Conservative talk shows dominate radio chatter these days, partly by preaching an attractively oversimplified view of the world. In that world, nice rich guys such as Mr. Limbaugh are not supposed to be drug abusers on the sly. Such awful horrors are supposed to be limited to those "other people," the ones who don't listen to conservative talk shows.

Such were the sentiments of the Old Rush, the Mr. Limbaugh who told listeners in October 1995 that violators of drug laws "ought to be sent up." Statistics that indicate blacks go to prison far more often than whites for the same drug offenses only show that "too many whites are getting away with drug use," the Old Rush said. His remedy? "Go out and find the ones [white people] who are getting away with it, convict them and send them up the river, too."

A newer Mr. Limbaugh surfaced in March 1998. He advocated legalization and regulation of addictive drugs the way we regulate cigarettes and alcohol. "Make them taxpayers and then sue them," Mr. Limbaugh said of the drug lords. "Sue them left and right and then get control of the price and generate tax revenue from it. Raise the price sky high and fund all sorts of other wonderful social programs."

Then the New Rush went into an odd radio silence on the subject of drugs, according to his critics and drug groups who've monitored him. His shift of views and subsequence silence appeared to coincide with the beginnings of the Old Rush's now-revealed addiction.

On his return show, he offered that long silence as evidence that he was not a hypocrite on the subject of locking up drug abusers. "I was honest with you throughout the whole time," he told his listeners. "I was not as honest with myself."
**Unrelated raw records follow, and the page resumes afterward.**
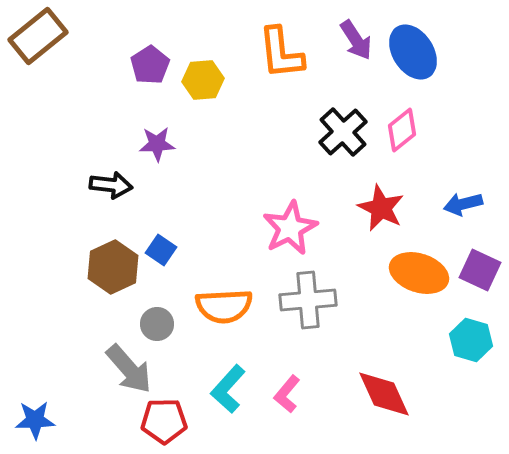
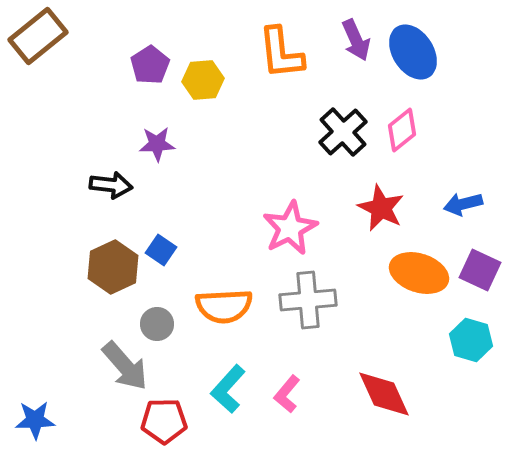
purple arrow: rotated 9 degrees clockwise
gray arrow: moved 4 px left, 3 px up
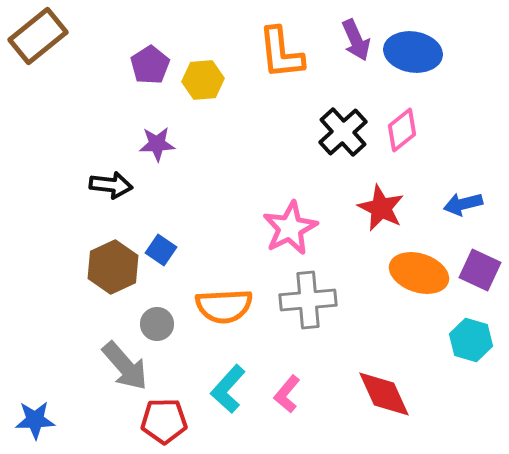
blue ellipse: rotated 48 degrees counterclockwise
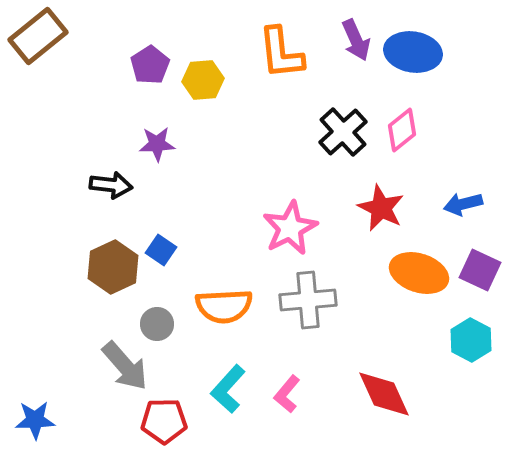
cyan hexagon: rotated 12 degrees clockwise
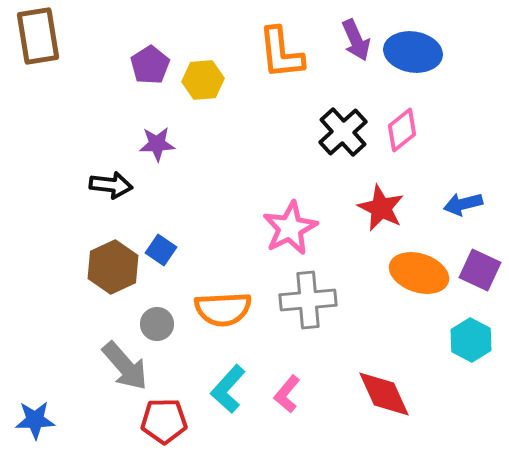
brown rectangle: rotated 60 degrees counterclockwise
orange semicircle: moved 1 px left, 3 px down
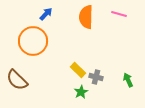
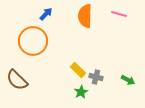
orange semicircle: moved 1 px left, 1 px up
green arrow: rotated 144 degrees clockwise
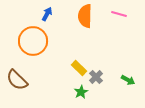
blue arrow: moved 1 px right; rotated 16 degrees counterclockwise
yellow rectangle: moved 1 px right, 2 px up
gray cross: rotated 32 degrees clockwise
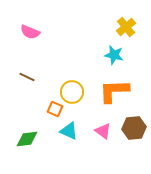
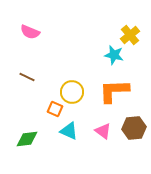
yellow cross: moved 4 px right, 8 px down
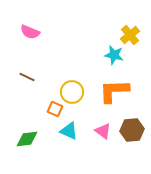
brown hexagon: moved 2 px left, 2 px down
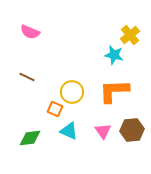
pink triangle: rotated 18 degrees clockwise
green diamond: moved 3 px right, 1 px up
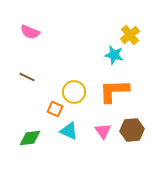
yellow circle: moved 2 px right
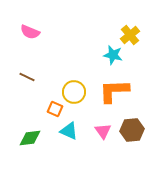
cyan star: moved 1 px left
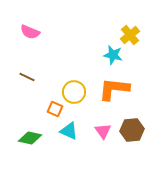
orange L-shape: moved 2 px up; rotated 8 degrees clockwise
green diamond: rotated 20 degrees clockwise
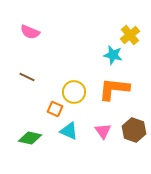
brown hexagon: moved 2 px right; rotated 25 degrees clockwise
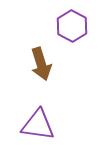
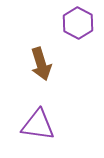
purple hexagon: moved 6 px right, 3 px up
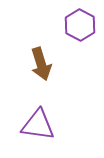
purple hexagon: moved 2 px right, 2 px down
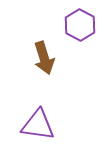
brown arrow: moved 3 px right, 6 px up
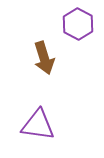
purple hexagon: moved 2 px left, 1 px up
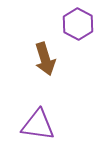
brown arrow: moved 1 px right, 1 px down
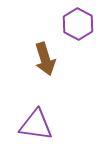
purple triangle: moved 2 px left
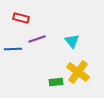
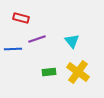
green rectangle: moved 7 px left, 10 px up
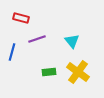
blue line: moved 1 px left, 3 px down; rotated 72 degrees counterclockwise
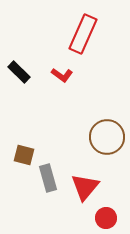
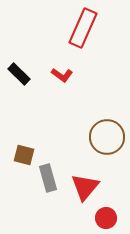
red rectangle: moved 6 px up
black rectangle: moved 2 px down
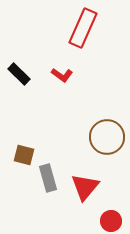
red circle: moved 5 px right, 3 px down
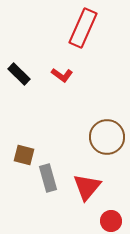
red triangle: moved 2 px right
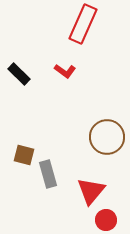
red rectangle: moved 4 px up
red L-shape: moved 3 px right, 4 px up
gray rectangle: moved 4 px up
red triangle: moved 4 px right, 4 px down
red circle: moved 5 px left, 1 px up
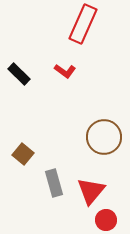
brown circle: moved 3 px left
brown square: moved 1 px left, 1 px up; rotated 25 degrees clockwise
gray rectangle: moved 6 px right, 9 px down
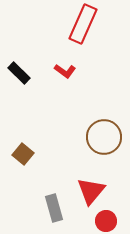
black rectangle: moved 1 px up
gray rectangle: moved 25 px down
red circle: moved 1 px down
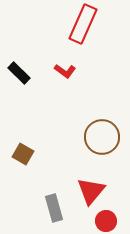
brown circle: moved 2 px left
brown square: rotated 10 degrees counterclockwise
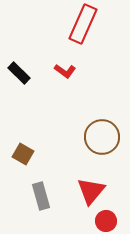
gray rectangle: moved 13 px left, 12 px up
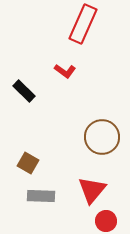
black rectangle: moved 5 px right, 18 px down
brown square: moved 5 px right, 9 px down
red triangle: moved 1 px right, 1 px up
gray rectangle: rotated 72 degrees counterclockwise
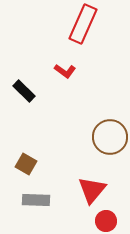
brown circle: moved 8 px right
brown square: moved 2 px left, 1 px down
gray rectangle: moved 5 px left, 4 px down
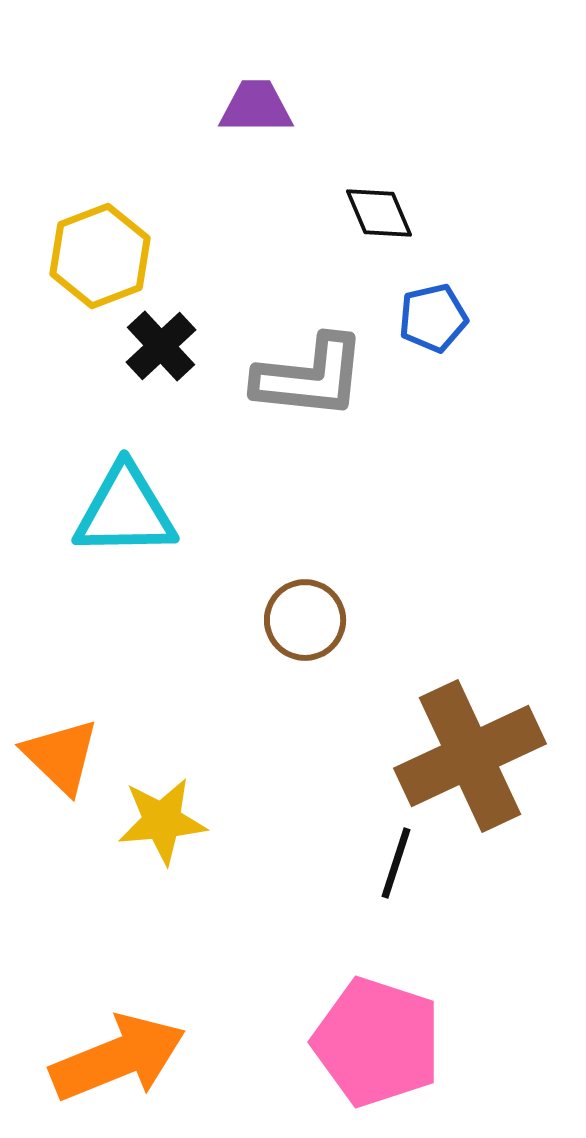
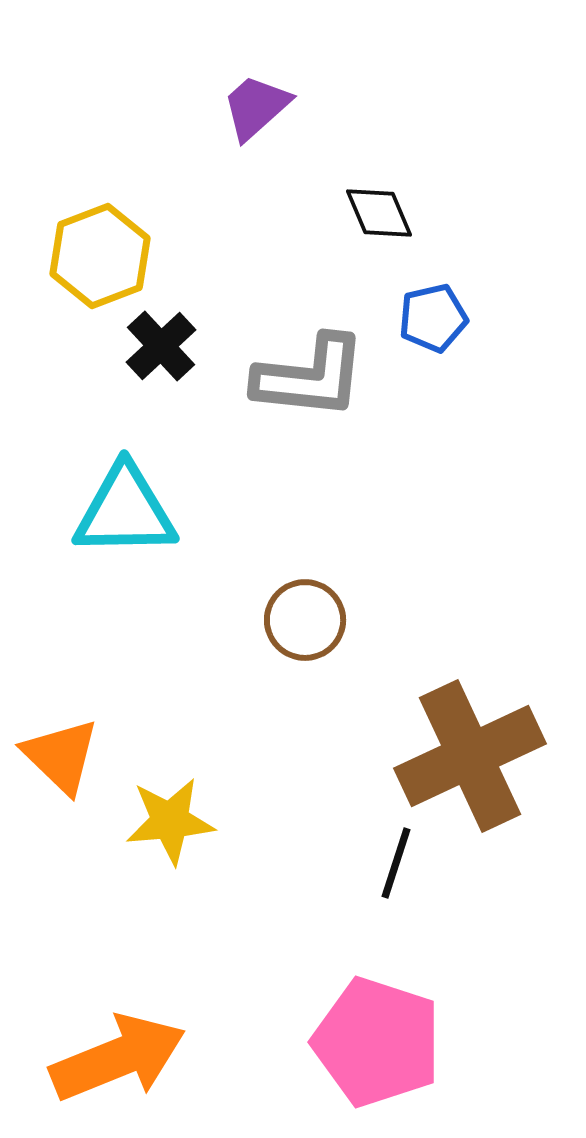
purple trapezoid: rotated 42 degrees counterclockwise
yellow star: moved 8 px right
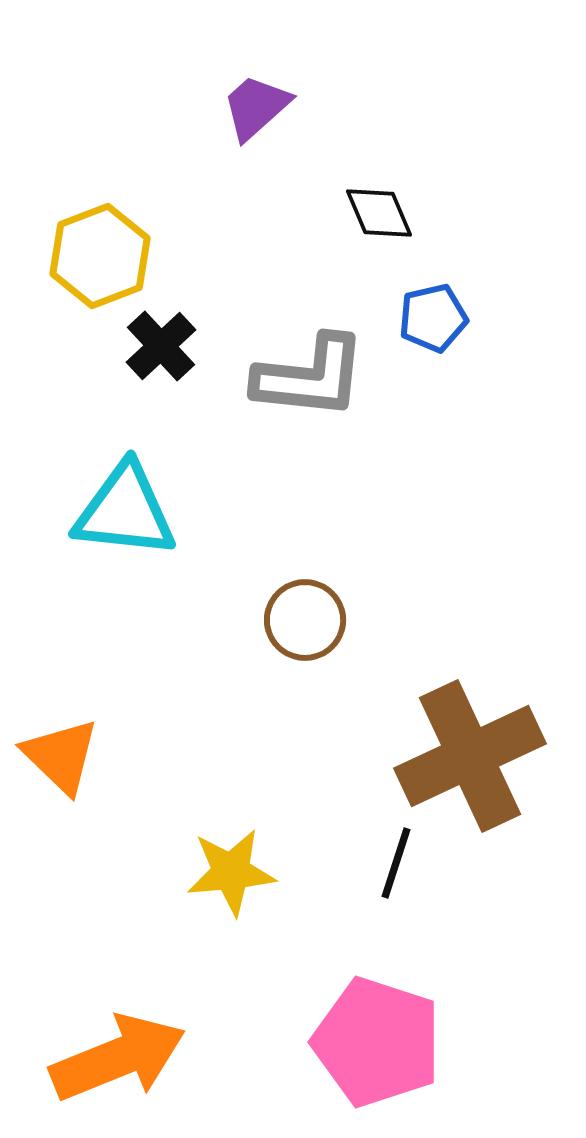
cyan triangle: rotated 7 degrees clockwise
yellow star: moved 61 px right, 51 px down
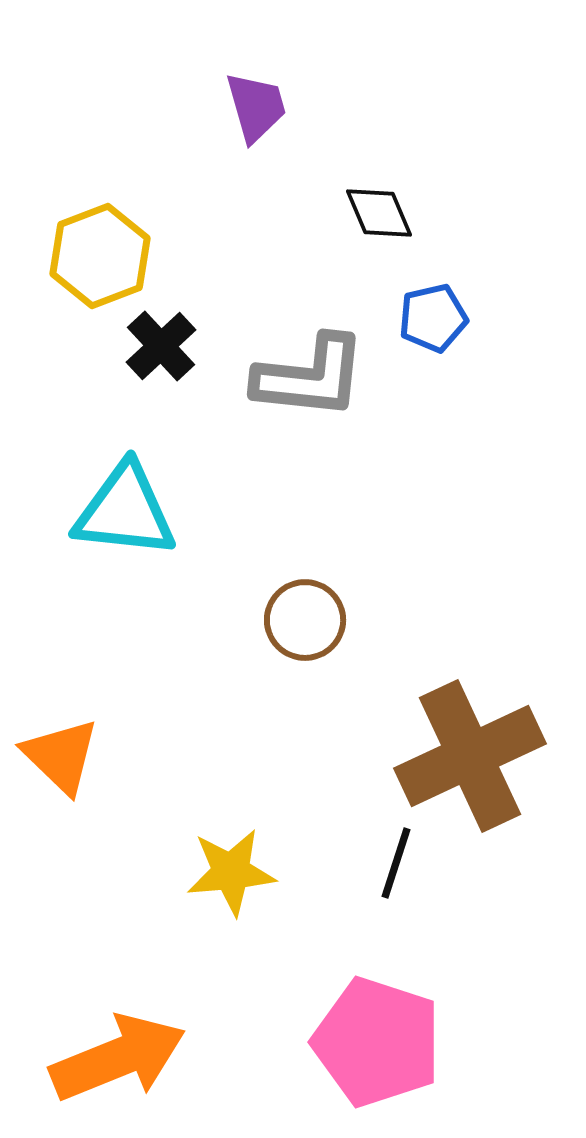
purple trapezoid: rotated 116 degrees clockwise
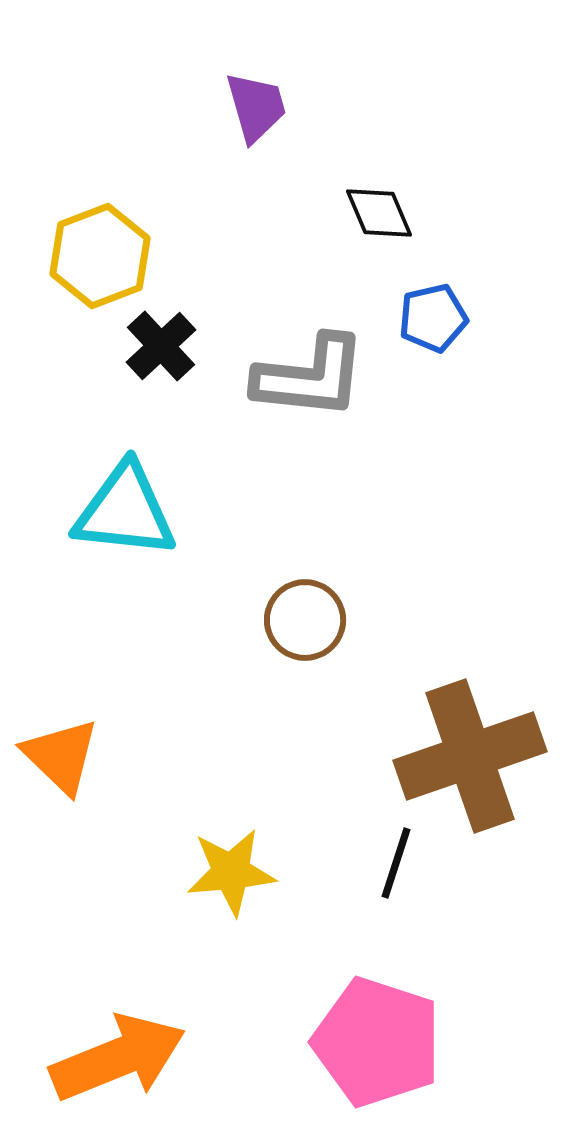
brown cross: rotated 6 degrees clockwise
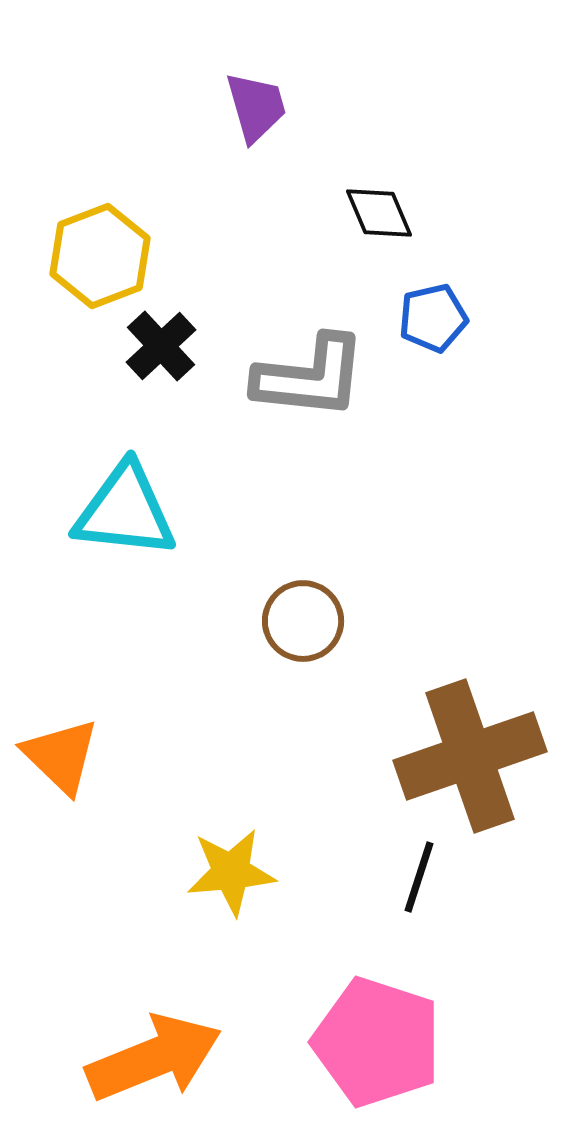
brown circle: moved 2 px left, 1 px down
black line: moved 23 px right, 14 px down
orange arrow: moved 36 px right
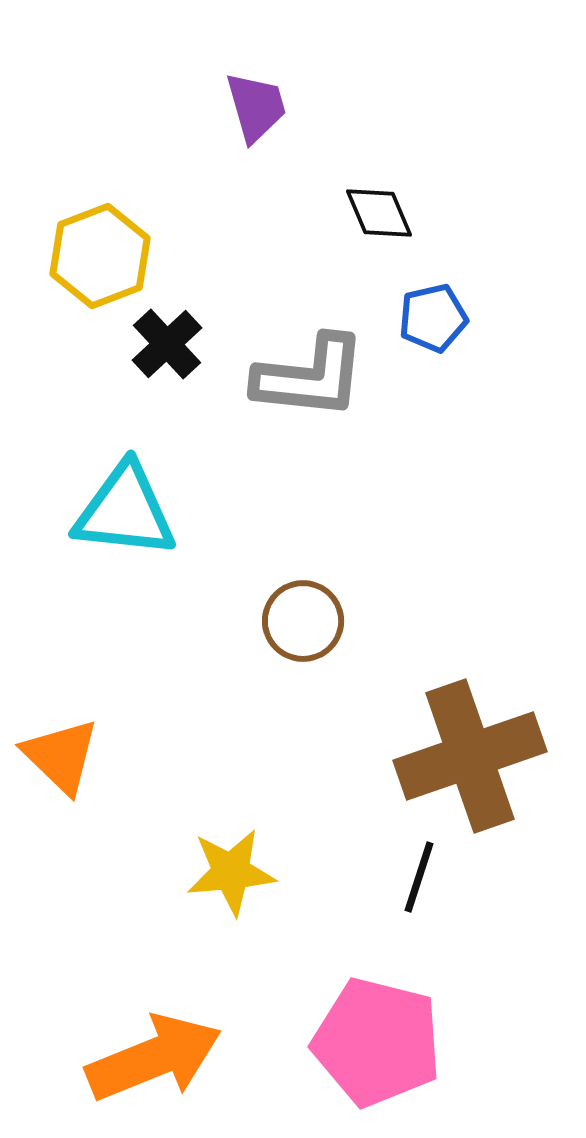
black cross: moved 6 px right, 2 px up
pink pentagon: rotated 4 degrees counterclockwise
Fair enough. Pundits reserve the right to avoid taking positions on subjects in which they have a conflict of interest.

But now that he has come out of the closet as a nonviolent drug abuser, I cannot help but imagine how effective Mr. Limbaugh's powerful voice might sound on behalf of other nonviolent drug abusers who could benefit from treatment instead of incarceration.

This issue transcends political parties. He could make a very good conservative argument.

"My friends," he might say, "it's time for us to stop wasting our tax dollars on prison for first-time, nonviolent drug offenders.

"I'm talking about people who haven't robbed anybody or held up any liquor stores or hurt anybody but themselves trying to feed their drug addictions. These people could benefit from drug treatment, my friends. Believe me, I know. Many of you know it, too, my friends.

"And you don't have to be a lib-brool to believe it. In the past few years, states like Texas, Kansas, Arizona, California and Hawaii have passed laws that mandate treatment instead of incarceration for first-time drug offenders. Those aren't all lib-brool states, my friends. They're states with good, hard-working taxpayers who want to keep what they earn, not throw it away on more prisons when rehab can do the job for a lot less money, pain and heartache.

"This is serious, my friends. We need to stop the madness. Write your senators and congressmen and governors, especially if you happen to live in Florida, the state where my own difficulties are still under consideration by some fine, upstanding officers of the law.

"Florida Gov. Jeb Bush opposed efforts to send first-time abusers to rehab instead of jail. Please let Governor Bush know how happy you are that drug treatment worked so well for his daughter, Noelle, last year. Remember, friends, charity begins at home, then spreads to others -- like me!"

Clarence Page is a columnist for the Chicago Tribune, a Tribune Publishing newspaper, and appears Thursdays in The Sun.